Roma, 13 gennaio 2006. Si è svolto oggi, presso la sede dell’Istituto nazionale di statistica, il convegno organizzato dall’ONILFA- l’Osservatorio Nazionale per l’Imprenditoria e il Lavoro Femminile in Agricoltura- a cui l’Istat tra l’altro assicura da tempo, conoscenze specialistiche sulla produzione sistematica di informazioni e dati nel settore agricolo. Da questa proficua collaborazione si è generata la necessità di indagare a fondo su come il lavoro delle donne in agricoltura sia cambiato notevolmente soprattutto come conseguenza della loro autonoma affermazione di capacità organizzative ed imprenditoriali. Il dato certo è che in un settore tradizionalmente maschile, come quello agricolo, oggi le donne conquistano un posto di tutto riguardo. Le aziende agricole condotte al femminile, rappresentano infatti il 30% delle aziende presenti sul mercato nazionale, mostrando un trend sempre in crescita che conferma, senz’altro, la volontà delle donne di sostituire gradualmente i conduttori nel ruolo di responsabile giuridico-economico delle aziende. Alla luce delle statistiche di genere, con una serie di preziosi interventi, si è cercato di indagare sul ruolo polifunzionale dell’attività femminile nelle campagne, che risulta ulteriormente arricchito con l’emergere di diverse attività legate alla sfera dei “public goods”, ponendo le basi per una “nuova agricoltura al femminile”, frutto dell’impiego di particolari risorse e valori, a metà strada tra innovazione e conservazione.

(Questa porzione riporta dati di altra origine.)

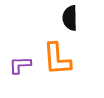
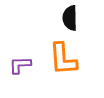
orange L-shape: moved 6 px right
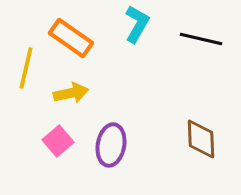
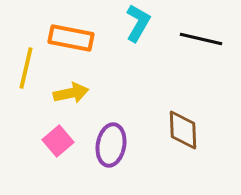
cyan L-shape: moved 1 px right, 1 px up
orange rectangle: rotated 24 degrees counterclockwise
brown diamond: moved 18 px left, 9 px up
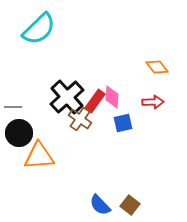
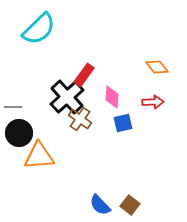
red rectangle: moved 11 px left, 26 px up
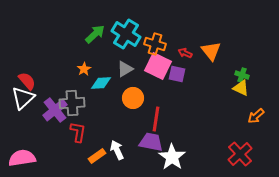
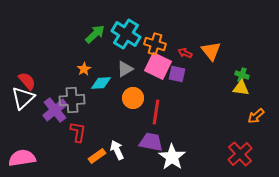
yellow triangle: rotated 18 degrees counterclockwise
gray cross: moved 3 px up
red line: moved 7 px up
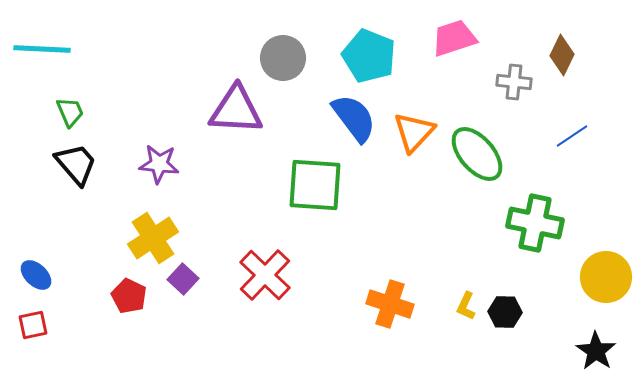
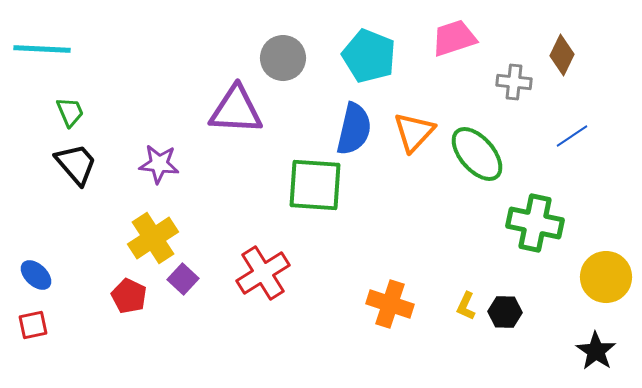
blue semicircle: moved 11 px down; rotated 50 degrees clockwise
red cross: moved 2 px left, 2 px up; rotated 14 degrees clockwise
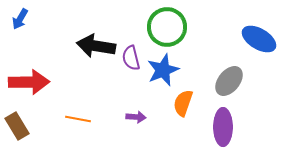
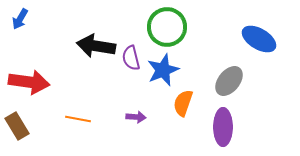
red arrow: rotated 9 degrees clockwise
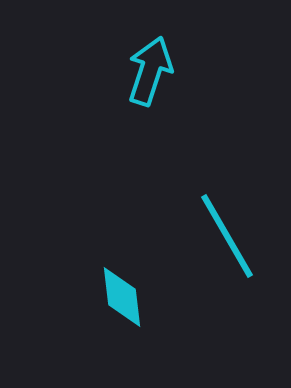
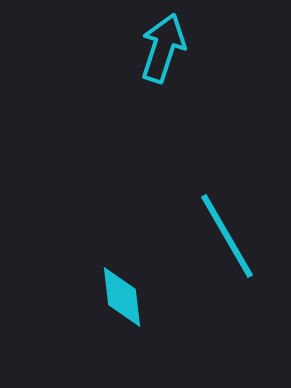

Articolato in quattro diverse sessioni, dopo l’apertura di Luigi Biggeri, Presidente dell’ Istat, il convegno, ha saputo offrire, grazie all’intervento di esperti, una soddisfacente panoramica per comprendere, in primis, l’entità del cambiamento del ruolo delle donne nei processi di produzione agricola, un ruolo sempre più attivo e consapevole. Si è poi riflettuto sulla diversità delle attività produttive a cui oggi si dedicano le aziende, in un’ottica di mercato ma anche di salvaguardia dell’ambiente; sul contributo di genere allo sviluppo del capitale sociale nelle aree rurali ed infine si è posto l’accento sulle reali difficoltà che le donne incontrano, nel dover organizzare e conciliare i tempi di lavoro e gli impegni familiari. A supporto di queste argomentazioni sono state ovviamente  presentate molteplici fonti statistiche e amministrative, per indagare e descrivere i vari aspetti dell’imprenditoria femminile in agricoltura, che entusiasmano soprattutto per quanto riguarda le efficaci soluzioni che le donne instancabilmente cercano di opporre agli innumerevoli ostacoli al suo pieno affermarsi nelle campagne, dimostrando pari se non superiori capacità di gestione rispetto agli uomini.